Doing so makes very little difference.
This is my opinion (others obviously differ):
Putting in one big chunk of effort at a major release boundary is easier
to schedule than putting in a chunk of effort on *every* feature
release. More importantly, having it happen only at the major release
boundary means there's only one hard deadline every ten-ish years, rather
than a hard deadline every 1.5 years.
Expecting things to break when you switch to the new feature release
makes one view feature releases with dread rather than excitement.
This applies whether or not one is testing with deprecation warnings on.
Yes, there's a little less pressure if you are making the fixes on
the deprecation release boundary, because you can always ship the
code anyway if it is winds up being too big of a bear, so you have more
scheduling flexibility. But you still face the *psychological* hurdle of
"feature release upgrade...will need to fix the all the things they've
deprecated...let's put that off". Especially since what we are talking
about here is the *big* cruft, and thus more likely to be a pain to fix.

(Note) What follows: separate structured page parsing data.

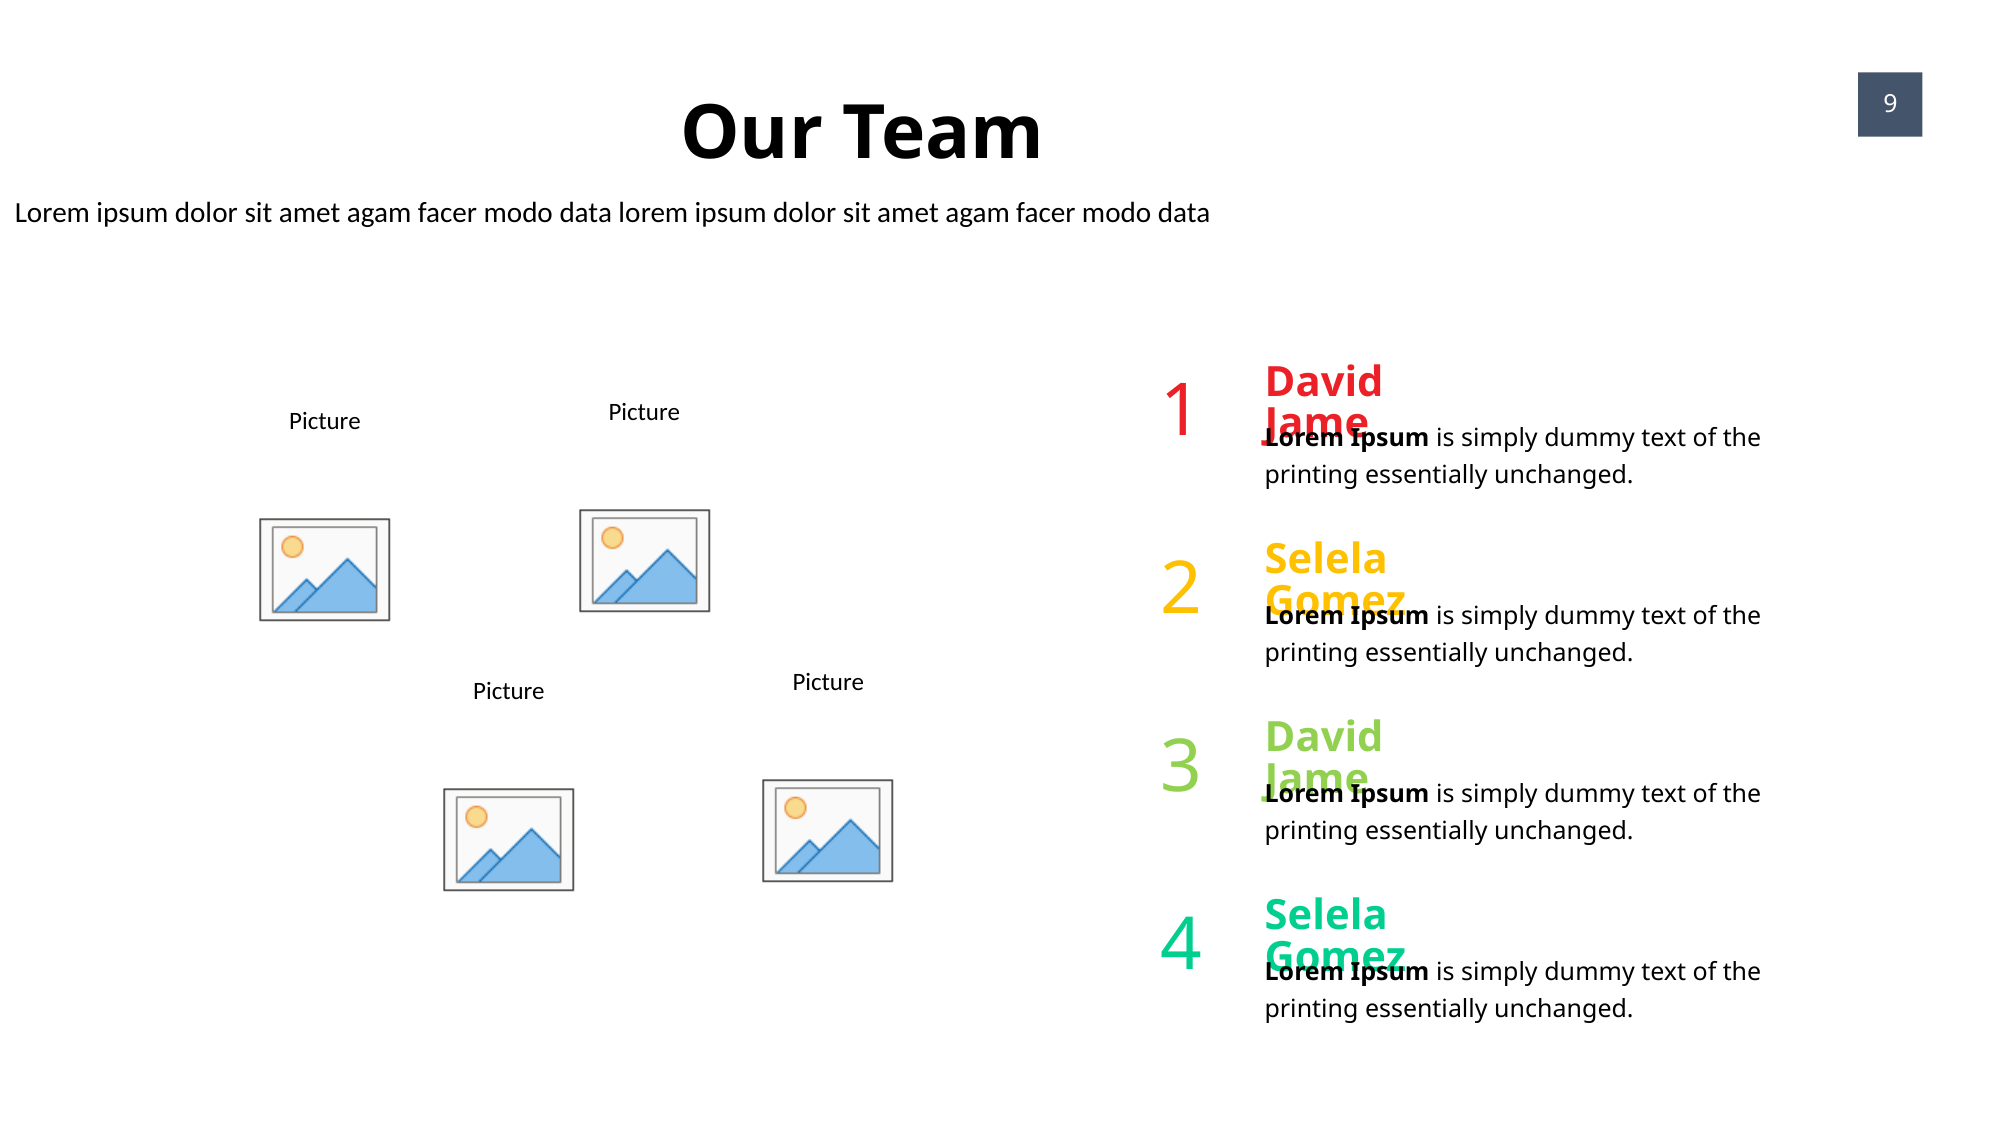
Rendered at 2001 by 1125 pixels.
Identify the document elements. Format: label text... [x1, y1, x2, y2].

title Our Team [0, 78, 1725, 186]
picture [174, 388, 980, 1014]
subtitle Lorem ipsum dolor sit amet agam facer modo data lorem ipsum dolor sit amet agam facer modo data [0, 186, 1725, 227]
slide_number 9 [1854, 78, 1927, 130]
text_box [1145, 533, 1844, 679]
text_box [1145, 888, 1844, 1035]
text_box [1145, 355, 1844, 501]
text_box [1145, 710, 1844, 857]
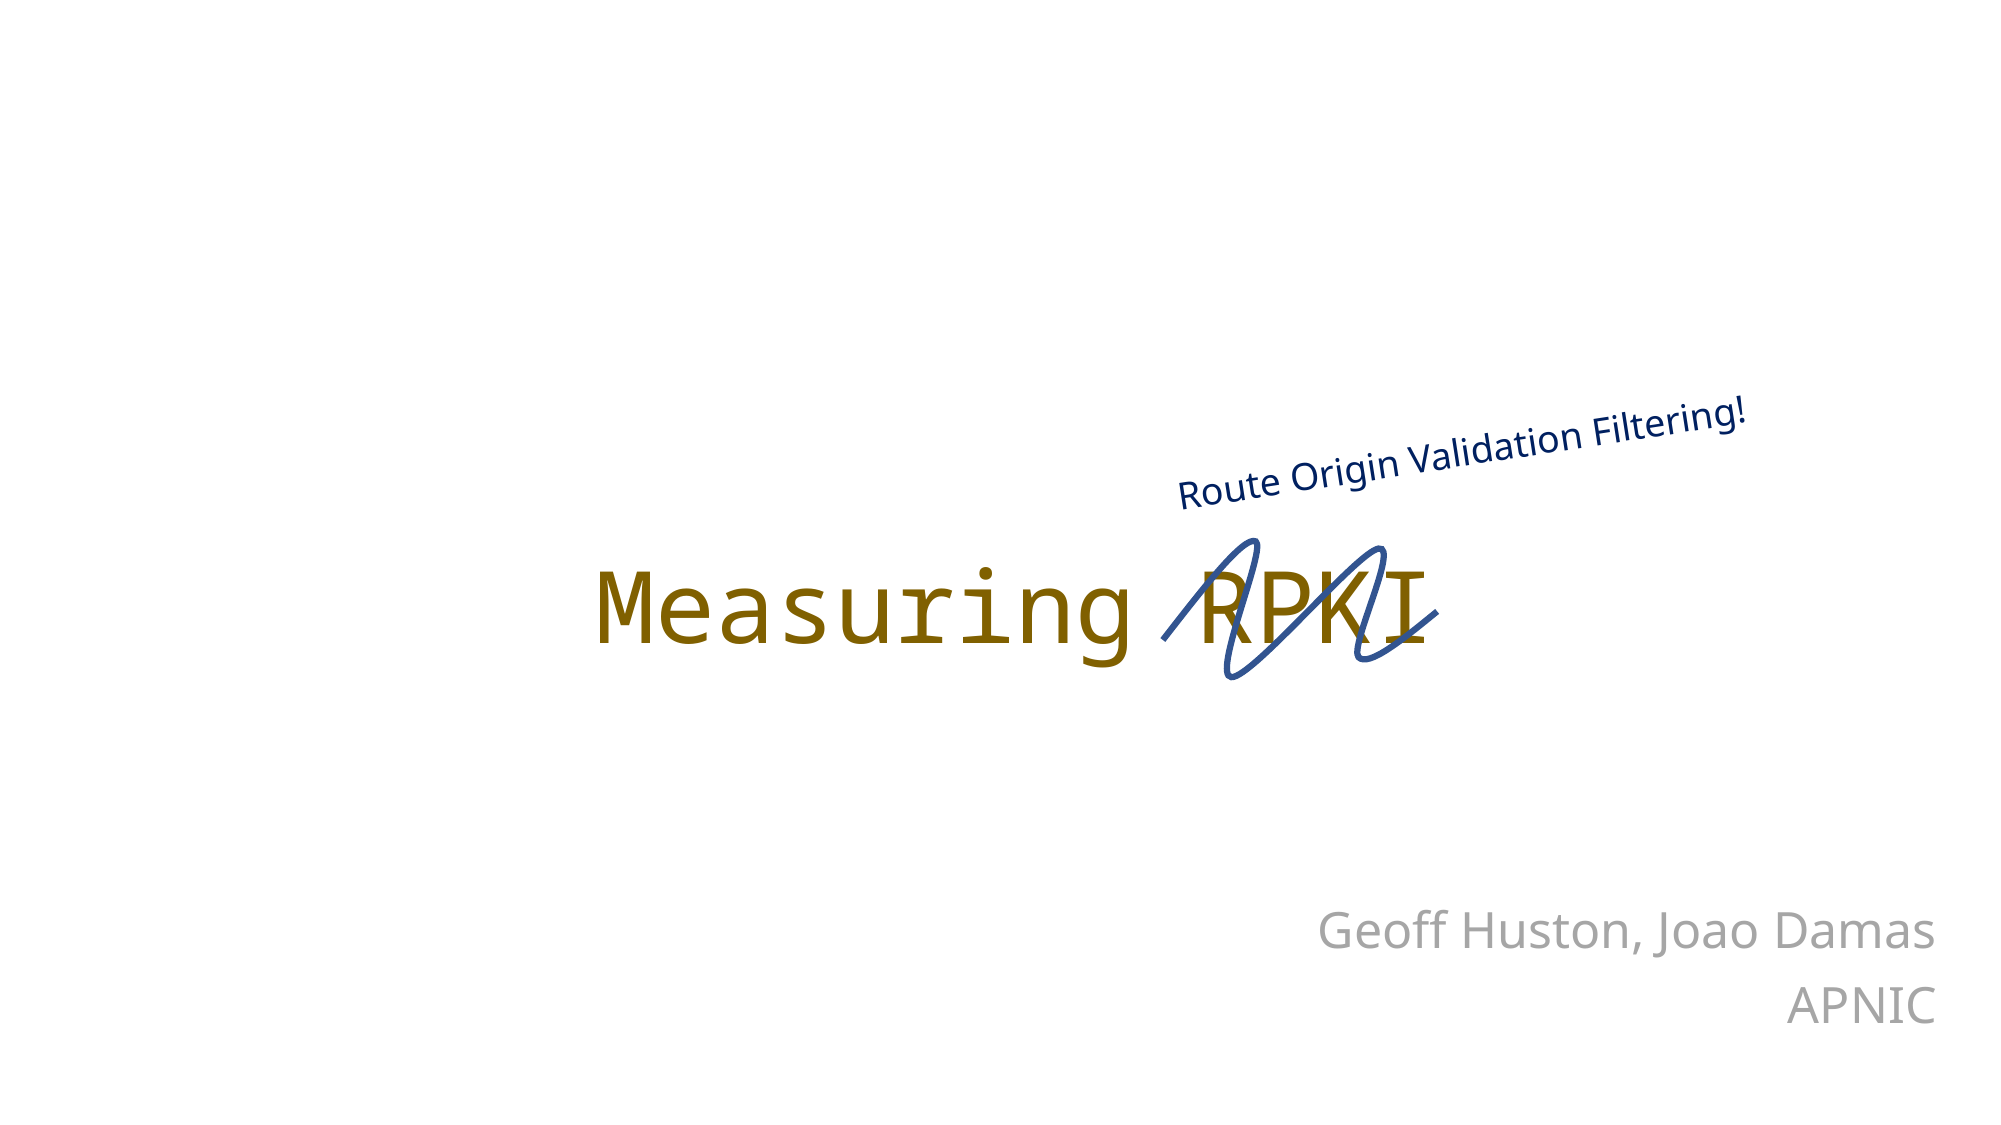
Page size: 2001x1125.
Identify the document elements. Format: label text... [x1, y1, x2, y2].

text_box Route Origin Validation Filtering! [1158, 374, 1765, 528]
text_box [1162, 539, 1438, 679]
subtitle Geoff Huston, Joao Damas APNIC [451, 898, 1952, 1072]
title Measuring RPKI [31, 291, 2000, 673]
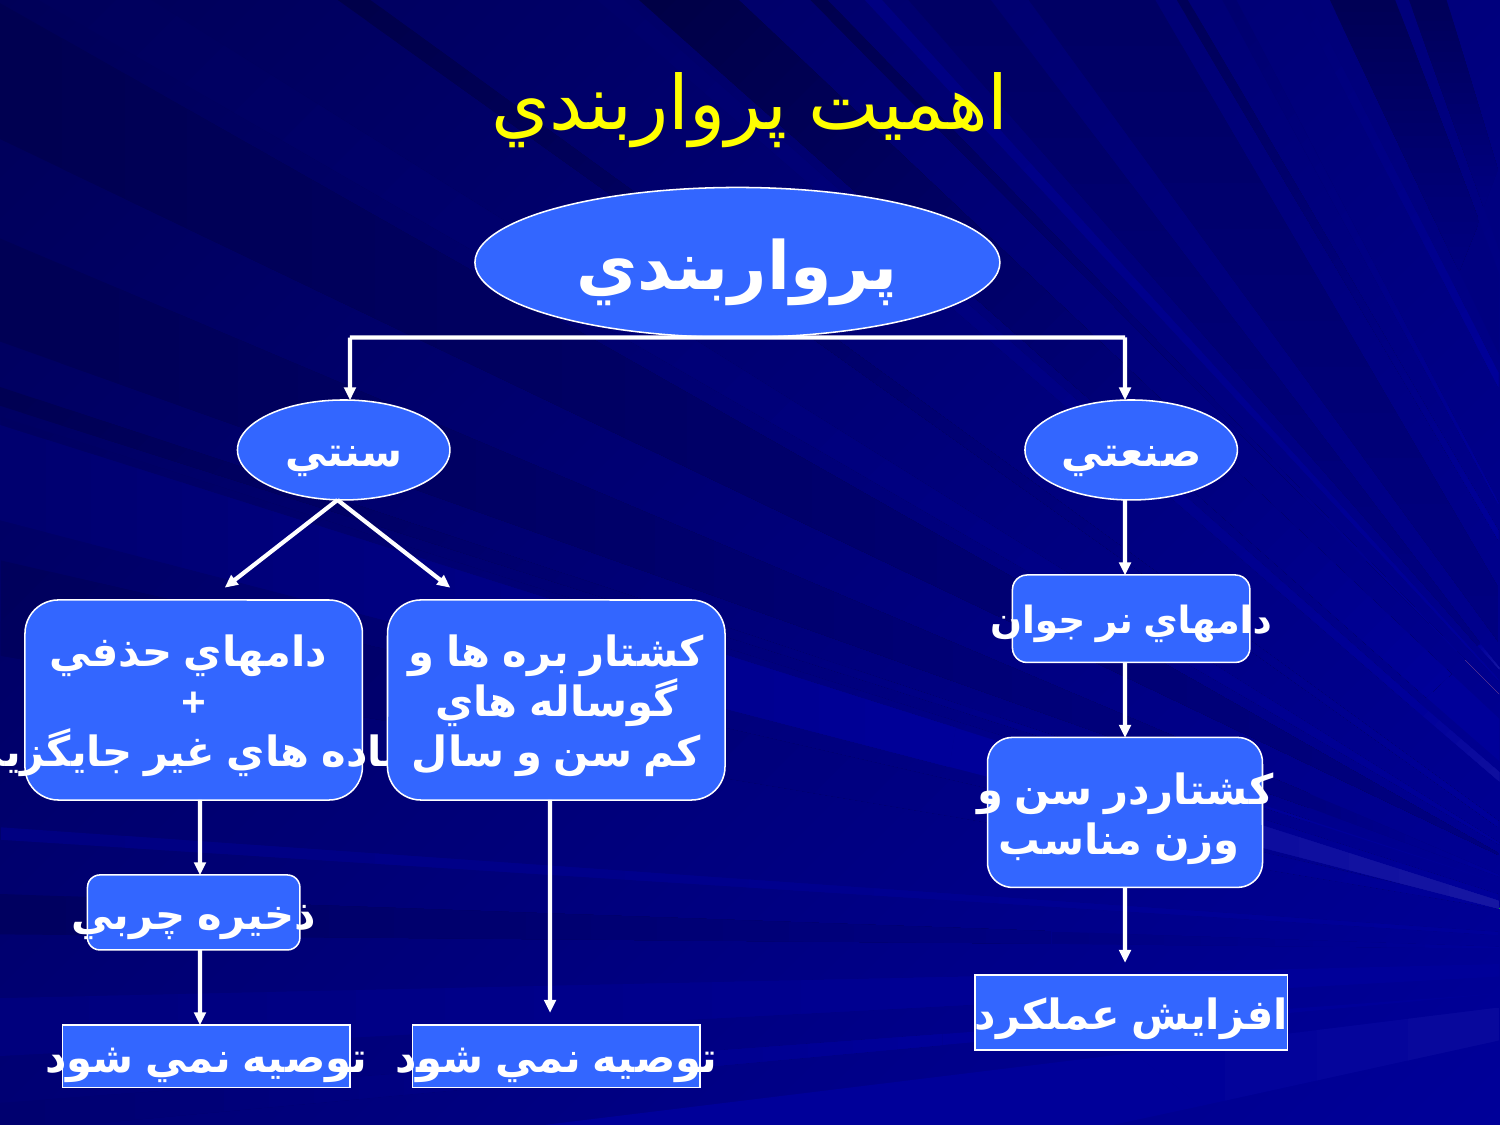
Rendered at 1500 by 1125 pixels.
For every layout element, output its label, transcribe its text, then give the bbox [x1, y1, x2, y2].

text_box كشتار بره ها و گوساله هاي كم سن و سال [387, 599, 726, 801]
text_box توصيه نمي شود [62, 1024, 350, 1088]
text_box پرواربندي [474, 187, 1000, 337]
title اهميت پرواربندي [74, 37, 1426, 163]
text_box كشتاردر سن و وزن مناسب [987, 737, 1263, 888]
text_box افزايش عملكرد [974, 974, 1288, 1050]
text_box سنتي [237, 399, 450, 500]
text_box دامهاي حذفي + ماده هاي غير جايگزين [24, 599, 363, 801]
text_box ذخيره چربي [87, 874, 300, 950]
text_box [543, 799, 557, 1013]
text_box دامهاي نر جوان [1012, 574, 1250, 663]
text_box [225, 500, 337, 588]
text_box [193, 799, 207, 874]
text_box [1118, 499, 1132, 574]
text_box [337, 499, 451, 588]
text_box [1118, 662, 1132, 738]
text_box [1118, 337, 1132, 400]
text_box توصيه نمي شود [412, 1024, 700, 1088]
text_box [193, 949, 207, 1024]
text_box [1118, 887, 1132, 963]
text_box صنعتي [1024, 399, 1238, 500]
text_box [343, 337, 357, 400]
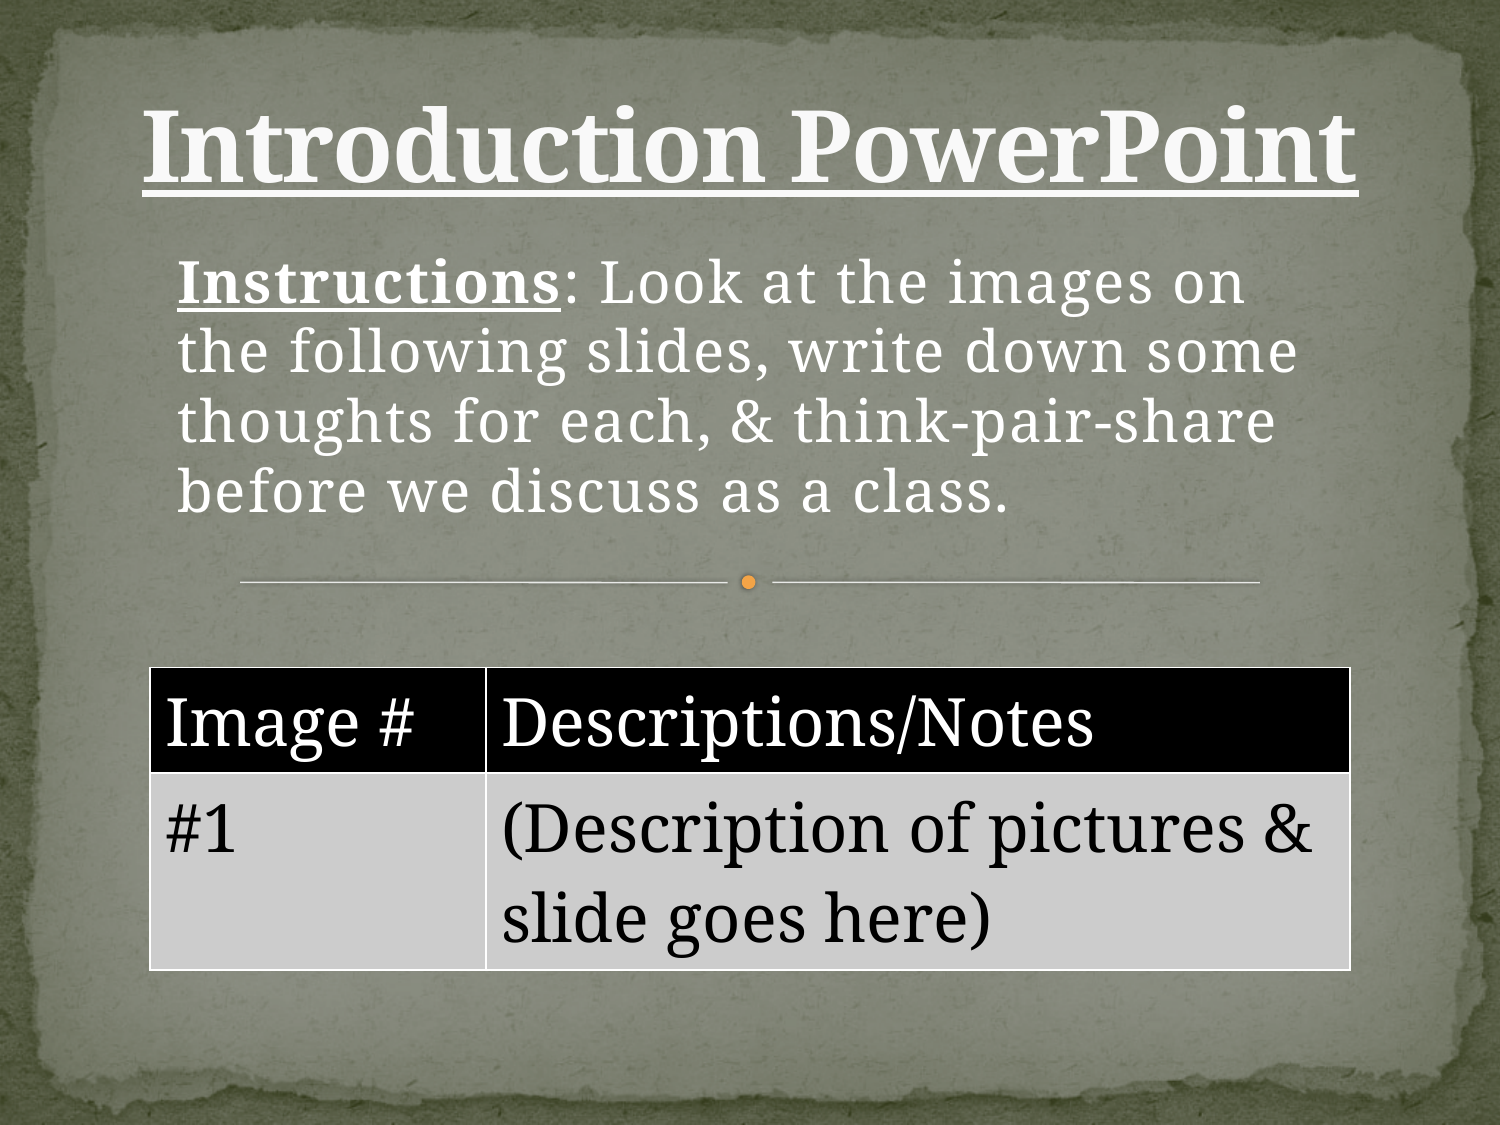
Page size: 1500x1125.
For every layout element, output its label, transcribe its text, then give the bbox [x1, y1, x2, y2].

table_cell (Description of pictures & slide goes here) [487, 774, 1349, 969]
table_cell #1 [151, 774, 485, 969]
title Introduction PowerPoint [74, 74, 1425, 317]
table_header Image # [151, 668, 485, 772]
subtitle Instructions: Look at the images on the following slides, write down some thoughts for each, & think-pair-share before we discuss as a class. [162, 317, 1338, 667]
table_header Descriptions/Notes [487, 668, 1349, 772]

So, the operant question is which do the majority of *users* prefer, some
required "fix my code" work at every feature release, or the ability to
schedule the "fix my code" work at their convenience, with a hard deadline
(for anything not already fixed) at the major release boundary?
Note that under this suggested scenario the amount of work people will
need to do for Python4 will be trivial compared to that for Python3, and
there won't be any controversy about single-code-base vs conversion,
because we'll still be maintaining backward compatibility and just
removing cruft. So the user base will probably heave a sigh of relief
(those that were around for this transition, at least :) rather than a
groan.
On the other hand, it *does* make a Python4 transition still a big deal
("that package doesn't support Python4 yet, it still uses old cruft XXX".)
Ports sure will be easier than with Python3, though! Also, even without
removing big cruft, there *will* be things that need to be fixed when
switching to a new feature release, so I'm really talking about relative
levels of pain and when the bigger pain occurs.
How does one judge what the optimal amount of change is?
It would be great if we could figure out how to figure out what the
users want. We more or less have one user opinion so far, from Petri,
based on his experience as a Django user. We developers are also users,
of course, but our opinions are colored by our needs as developers as
well, so we aren't reliable judges.
--David
PS: When thinking about this, remember that our effective policy for
(the second half of?) Python2 was to hold all the big cruft removal until
Python3. Even some stuff that was originally scheduled to be removed
sooner got left in. So our user base is currently used to things being
pretty stable from a deprecation/backward compatibility standpoint.